--- What you are asked to do ---
Reproduce the lines below with every occurrence of "tachometer" replaced by "rev counter", leaving everything else unchanged. Omit the pictures from the result.

Source records
• • • • • • •
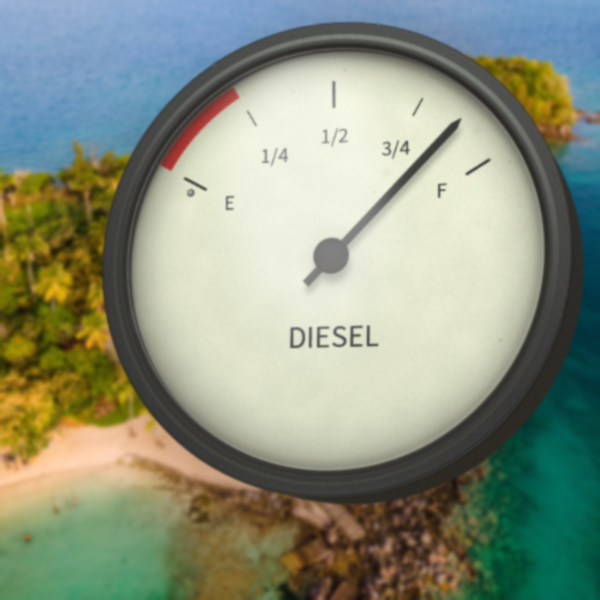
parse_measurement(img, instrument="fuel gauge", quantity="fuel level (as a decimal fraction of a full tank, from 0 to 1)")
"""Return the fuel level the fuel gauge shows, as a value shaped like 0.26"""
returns 0.875
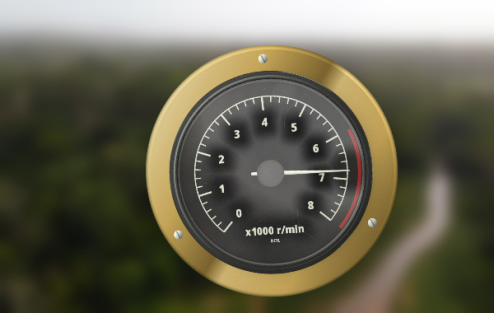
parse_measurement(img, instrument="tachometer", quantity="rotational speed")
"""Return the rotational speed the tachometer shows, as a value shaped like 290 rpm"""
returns 6800 rpm
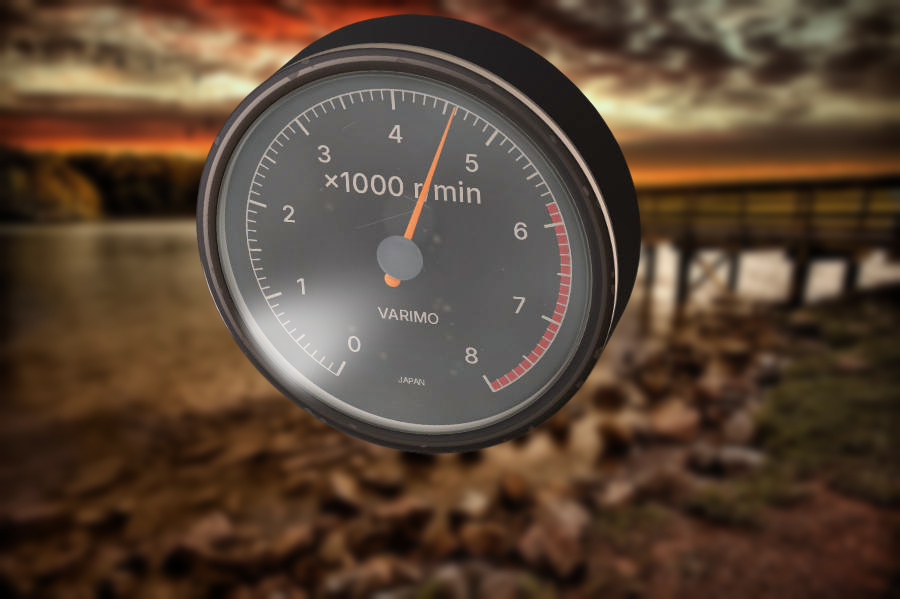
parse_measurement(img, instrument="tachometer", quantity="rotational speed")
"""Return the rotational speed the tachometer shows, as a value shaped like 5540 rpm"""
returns 4600 rpm
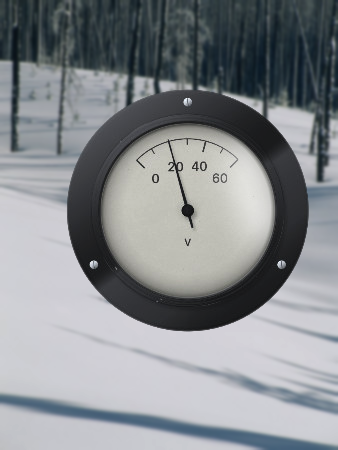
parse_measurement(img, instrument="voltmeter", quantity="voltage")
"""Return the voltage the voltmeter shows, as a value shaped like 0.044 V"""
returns 20 V
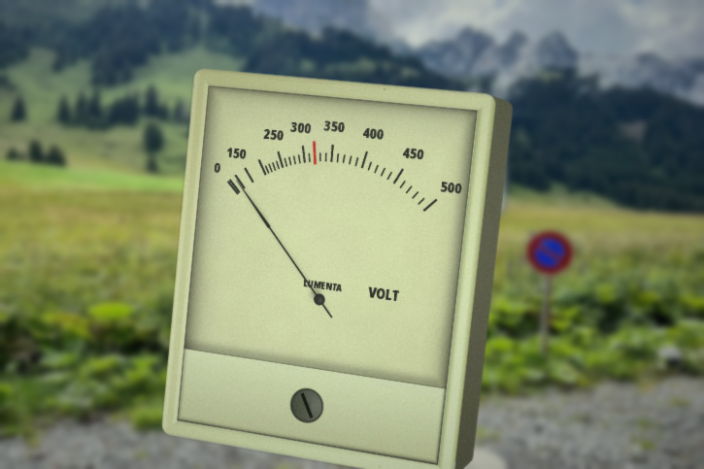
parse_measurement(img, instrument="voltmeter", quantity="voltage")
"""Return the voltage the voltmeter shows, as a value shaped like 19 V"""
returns 100 V
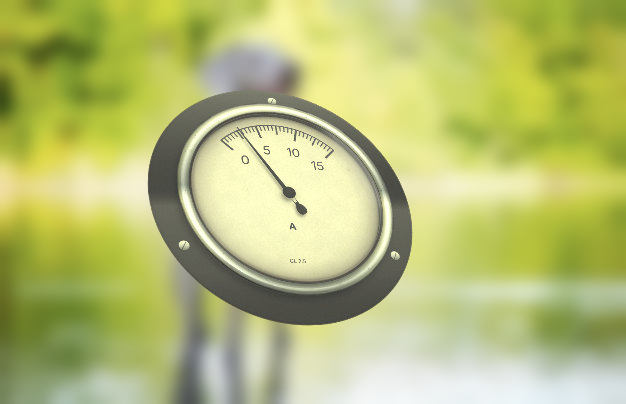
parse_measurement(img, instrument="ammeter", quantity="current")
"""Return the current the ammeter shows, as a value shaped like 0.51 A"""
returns 2.5 A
• • • • • • •
--- Result for this exercise ---
parse_measurement(img, instrument="fuel gauge", quantity="fuel level (as a decimal fraction of a full tank, from 0 to 1)")
"""Return the fuel level the fuel gauge shows, as a value shaped like 0.26"""
returns 0.875
parse_measurement(img, instrument="rev counter", quantity="rotational speed")
"""Return the rotational speed the rev counter shows, as a value shaped like 290 rpm"""
returns 6800 rpm
parse_measurement(img, instrument="rev counter", quantity="rotational speed")
"""Return the rotational speed the rev counter shows, as a value shaped like 5540 rpm"""
returns 4600 rpm
parse_measurement(img, instrument="voltmeter", quantity="voltage")
"""Return the voltage the voltmeter shows, as a value shaped like 0.044 V"""
returns 20 V
parse_measurement(img, instrument="voltmeter", quantity="voltage")
"""Return the voltage the voltmeter shows, as a value shaped like 19 V"""
returns 100 V
parse_measurement(img, instrument="ammeter", quantity="current")
"""Return the current the ammeter shows, as a value shaped like 0.51 A"""
returns 2.5 A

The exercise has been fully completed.